> [EXERCISE BRIEF]: Pick out every line in the records below that contains the word "value". Uppercase and lowercase letters count as different.

> [DATASET ENTRIES]:
■ ■ ■ ■ ■ ■ ■

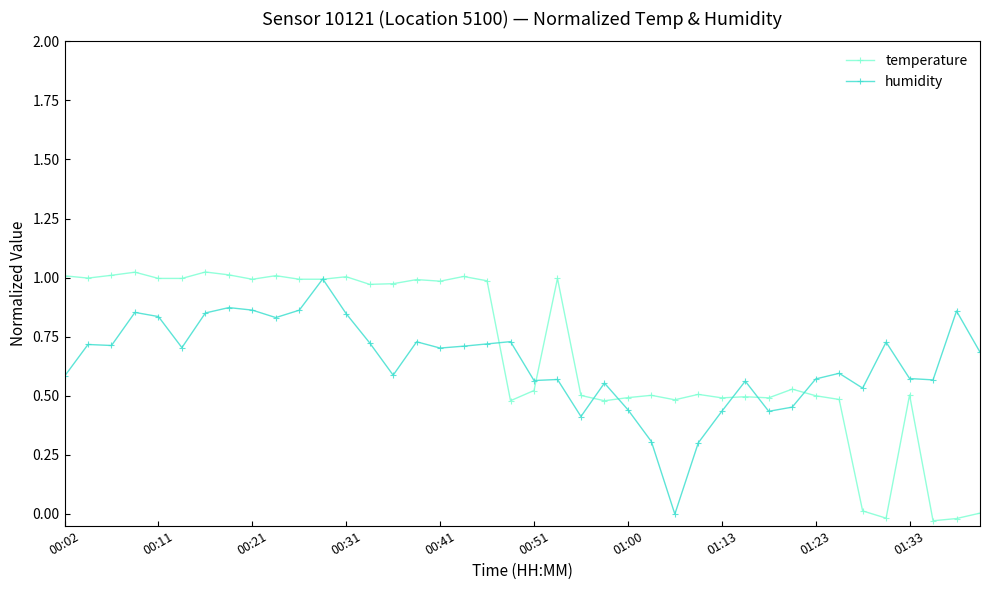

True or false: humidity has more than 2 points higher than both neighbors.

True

■ ■ ■ ■ ■ ■ ■

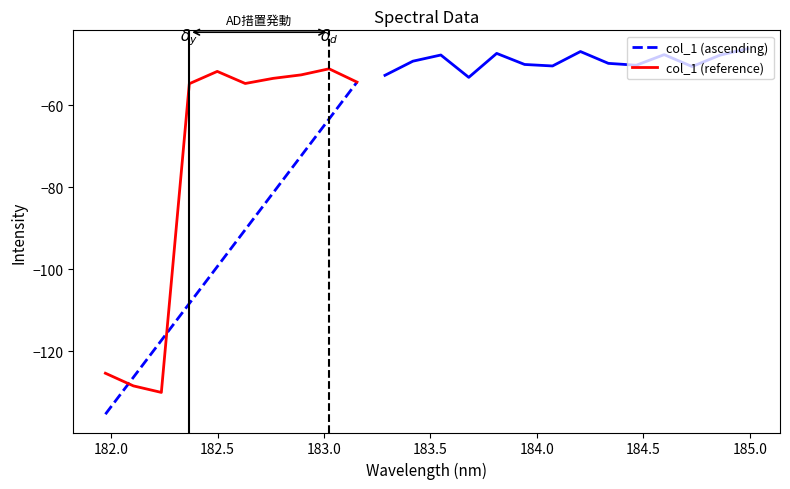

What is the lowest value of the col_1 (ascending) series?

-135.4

■ ■ ■ ■ ■ ■ ■

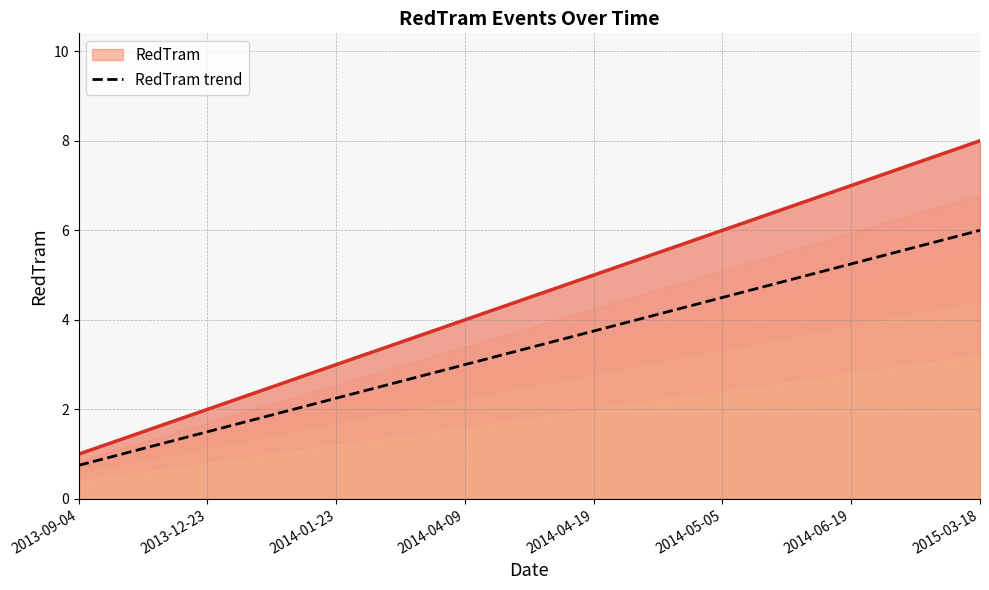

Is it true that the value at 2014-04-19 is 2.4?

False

■ ■ ■ ■ ■ ■ ■

> [THE COMPLETED TASK]:
What is the lowest value of the col_1 (ascending) series?
Is it true that the value at 2014-04-19 is 2.4?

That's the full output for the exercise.